Organic acids and volatile flavor components evolved during refrigerated storage of kefir


GUZEL-SEYDIM Z. B. , Seydim A. C. , GREENE A.

JOURNAL OF DAIRY SCIENCE, vol.83, no.2, pp.275-277, 2000 (Journal Indexed in SCI) identifier identifier identifier

  • Publication Type: Article / Article
  • Volume: 83 Issue: 2
  • Publication Date: 2000
  • Doi Number: 10.3168/jds.s0022-0302(00)74874-0
  • Title of Journal : JOURNAL OF DAIRY SCIENCE
  • Page Numbers: pp.275-277

Abstract

Kefir samples were prepared and transferred to sterile jars for storage at 4 degrees C. After 0, 7, 14, and 21 d of storage, the pH, organic acid, and volatile flavor component content were determined to monitor possible flavor changes during storage.
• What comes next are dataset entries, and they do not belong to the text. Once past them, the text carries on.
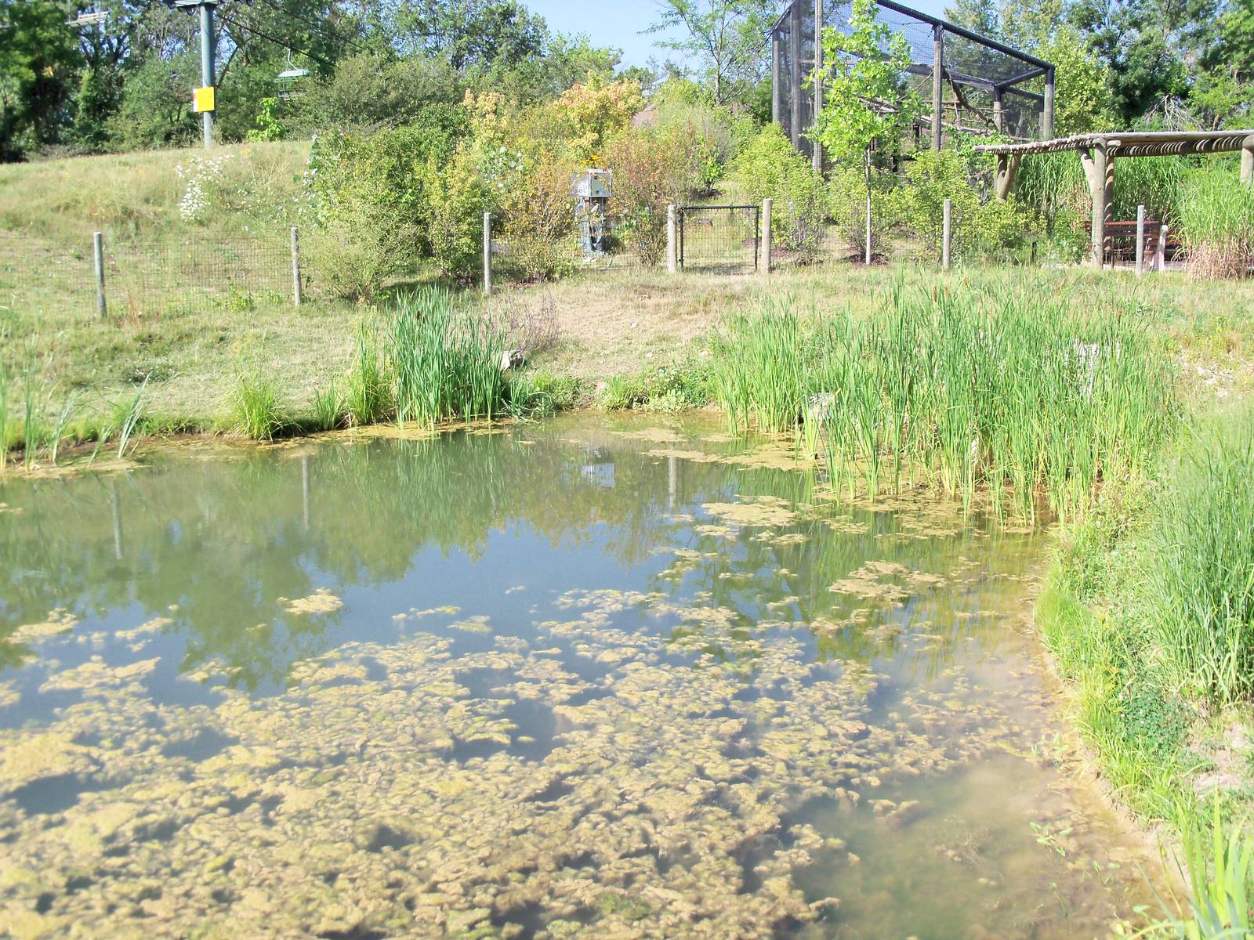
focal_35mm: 35
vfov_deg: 40.7
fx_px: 1268
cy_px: 470
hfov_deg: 52.6
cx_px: 627
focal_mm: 6.3
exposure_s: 1/500
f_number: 3
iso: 80
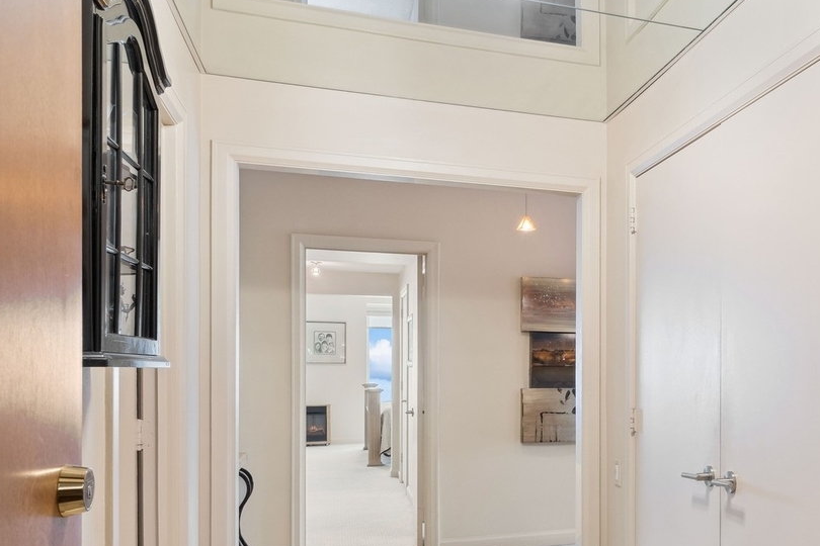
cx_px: 666
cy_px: 378
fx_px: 774
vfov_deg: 38.3
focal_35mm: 34
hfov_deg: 51.9
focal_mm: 17
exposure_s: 1/15
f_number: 8
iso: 320
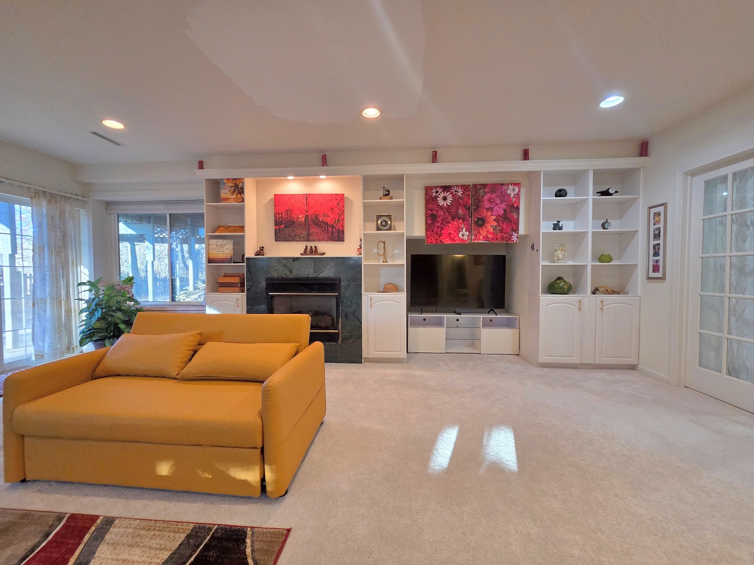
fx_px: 283
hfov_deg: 106.2
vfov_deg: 89.9
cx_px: 377
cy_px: 282
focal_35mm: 13
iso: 250
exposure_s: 1/120
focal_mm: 2.2
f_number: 2.2
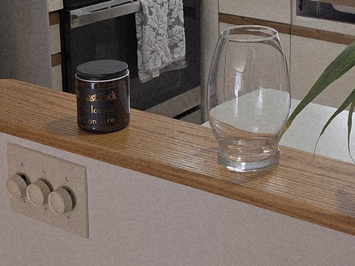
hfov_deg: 25.2
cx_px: 368
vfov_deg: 19.6
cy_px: -2
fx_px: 749
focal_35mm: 73
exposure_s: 1/120
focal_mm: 5.4
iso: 50
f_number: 1.8
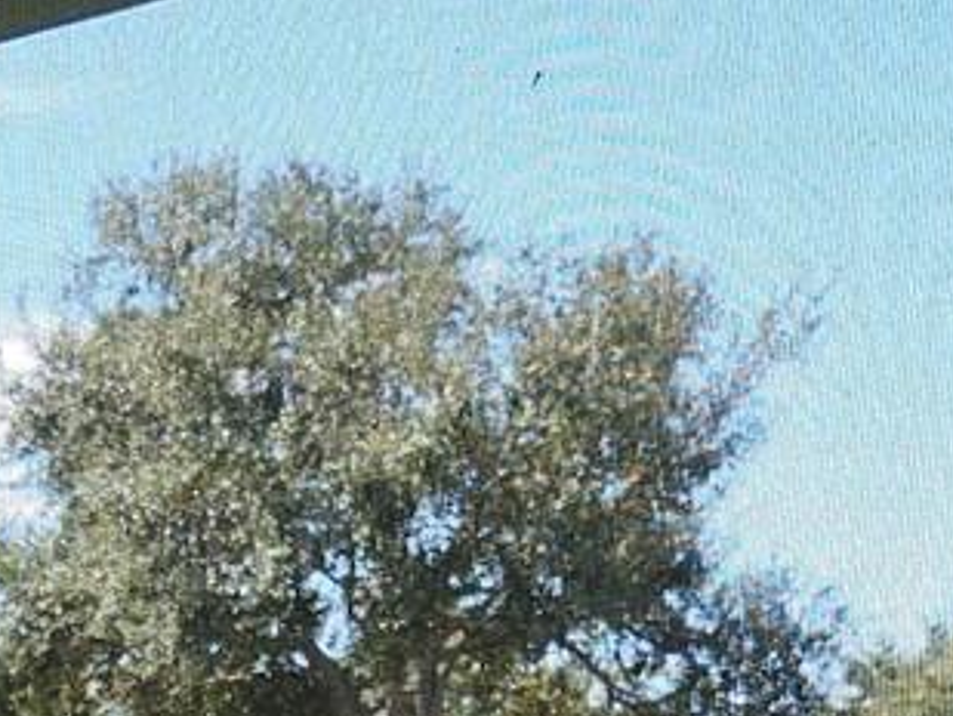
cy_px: 1799
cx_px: -386
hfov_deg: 15.5
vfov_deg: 10.5
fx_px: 3277
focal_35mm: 119
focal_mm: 5.4
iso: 25
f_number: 1.8
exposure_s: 1/323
Stored samples were analyzed for organic acid (orotic, citric, pyruvic, lactic, uric, acetic, propionic, butyric, and hippuric) content by HPLC with UV detection at 275 nm. Acetoin, ethanol, acetaldehyde, and diacetyl were monitored using gas chromatography equipped with a headspace autosampler. There was no significant decrease in average pH of samples between d 0 and 21 of storage (P > 0.05). Lactic acid concentration increased during storage, reaching a maximum of 7739 ppm by d 21. Orotic and citric acids increased slightly during storage. Although pyruvic and hippuric acids are produced during fermentation, neither was detected during storage. Acetic, propionic, and butyric acids were not detected during kefir storage. Ethanol concentrations increased during storage and reached 0.08% by d 21. The amounts of acetaldehyde and acetoin, common flavor substances in many cultured dairy products, increased during fermentation. Acetaldehyde content in kefir samples doubled from d 0 to 21, reaching a final concentration of 11 mu g/g. During storage, the concentration of acetoin decreased from 25 ppm on d 0 to 16 ppm on d 21. However, diacetyl, another common flavor component in cultured dairy products, was not detected during fermentation or storage.